Experts argued that lack of validation of Clause III of the proposed bill has escalated the problem of patients’ rejection during emergencies and subsequent death, arguing that the provision of Clause III (Section 1) of NHB, which prohibits a healthcare provider or health establishment from refusing a person’s emergency medical treatment, would have addressed the issue if put in place.
Experts believe that Clause III of NHB, which reads in part: “No healthcare provider, health worker or health establishment shall refuse a person emergency medical treatment for any reason. Any person who contravenes this section is guilty of an offence and is liable on conviction to a fine of N10, 000.00 or to imprisonment for a period not exceeding three months or to both fine and imprisonment,” would stampede delay, which accounts for two per cent causes of maternal deaths in the country and increase access to medical emergency treatment of patients.
Tackling the issue of poor financing of the sector, which has left the country’s health sector in a comatose condition for years, Deputy Director, National Primary Health Care Development Agency (NPHCDA), Dr.

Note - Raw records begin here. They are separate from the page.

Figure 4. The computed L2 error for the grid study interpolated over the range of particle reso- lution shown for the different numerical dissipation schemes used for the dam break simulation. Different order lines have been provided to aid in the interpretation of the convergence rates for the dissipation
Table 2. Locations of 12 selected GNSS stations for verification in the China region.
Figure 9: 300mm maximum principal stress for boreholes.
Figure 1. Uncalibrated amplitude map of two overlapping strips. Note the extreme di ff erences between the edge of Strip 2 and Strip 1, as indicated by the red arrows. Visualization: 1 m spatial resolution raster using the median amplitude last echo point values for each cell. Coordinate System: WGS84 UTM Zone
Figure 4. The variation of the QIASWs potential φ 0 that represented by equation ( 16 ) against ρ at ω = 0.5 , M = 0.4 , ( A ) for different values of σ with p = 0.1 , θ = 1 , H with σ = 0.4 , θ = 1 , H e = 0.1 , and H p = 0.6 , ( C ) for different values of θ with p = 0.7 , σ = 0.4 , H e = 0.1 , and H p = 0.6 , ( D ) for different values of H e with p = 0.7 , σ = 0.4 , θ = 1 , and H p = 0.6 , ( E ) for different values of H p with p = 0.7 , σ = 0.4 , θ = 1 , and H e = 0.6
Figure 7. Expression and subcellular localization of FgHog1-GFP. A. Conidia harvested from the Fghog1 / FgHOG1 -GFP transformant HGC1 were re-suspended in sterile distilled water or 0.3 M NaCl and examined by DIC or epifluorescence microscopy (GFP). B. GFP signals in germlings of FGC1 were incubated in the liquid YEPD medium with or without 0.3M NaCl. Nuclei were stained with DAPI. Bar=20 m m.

Olalekan Olubajo said health financing is needed to turn the sector around as provided by Section 10 of the bill.
“Several studies, including DHS 2008 indicate that financial access is a major constraint to utilisation of health services by a large number of people in Nigeria, especially the lower income groups and major drivers of the inequalities observed among the various groups in Nigeria,” he said.
He noted that the provision of two per cent of the consolidated revenue of the federation- one per cent for health insurance, covering a minimum package of care and the remaining one per cent for the development of PHC would substantially reduce the level of financial access, hence the need for increased funding of the sector by the governments at all level as proposed in section 10 of the bill.
For many women, as stated by Olubajo, financial and physical barriers hinder access to health services with about 38 per cent of the highest quintile and 72 per cent of the lowest quintile lacking financial access. “The situation is worsened by limited coverage of insurance and prepayment schemes.”
He pointed out that gross inequities in health outcomes and access to preventive health services, which exist across socio-economic groups and geographic locations, including skilled birth attendants, Antenatal Care (ANC) visits, immunization, treatment of common ailments and nutritional status among others are the major problems NHB is poised to address, adding that there is an urgent need for healthcare financing to enable the socially-excluded persons access quality health service delivery in the country.
Meanwhile, as a way of achieving the desired goals in the country’s health sector, Nigerians across the country have recommended sustained advocacy for the presidential assent of the health bill, awareness creation to the Nigerian populace on the benefits of the health bill, inclusion of health on the concurrent list during the proposed constitutional review by the National Assembly (NASS), routine resource tracking of all health sector funds, establishment of guidance on fund utilisation based on evidence.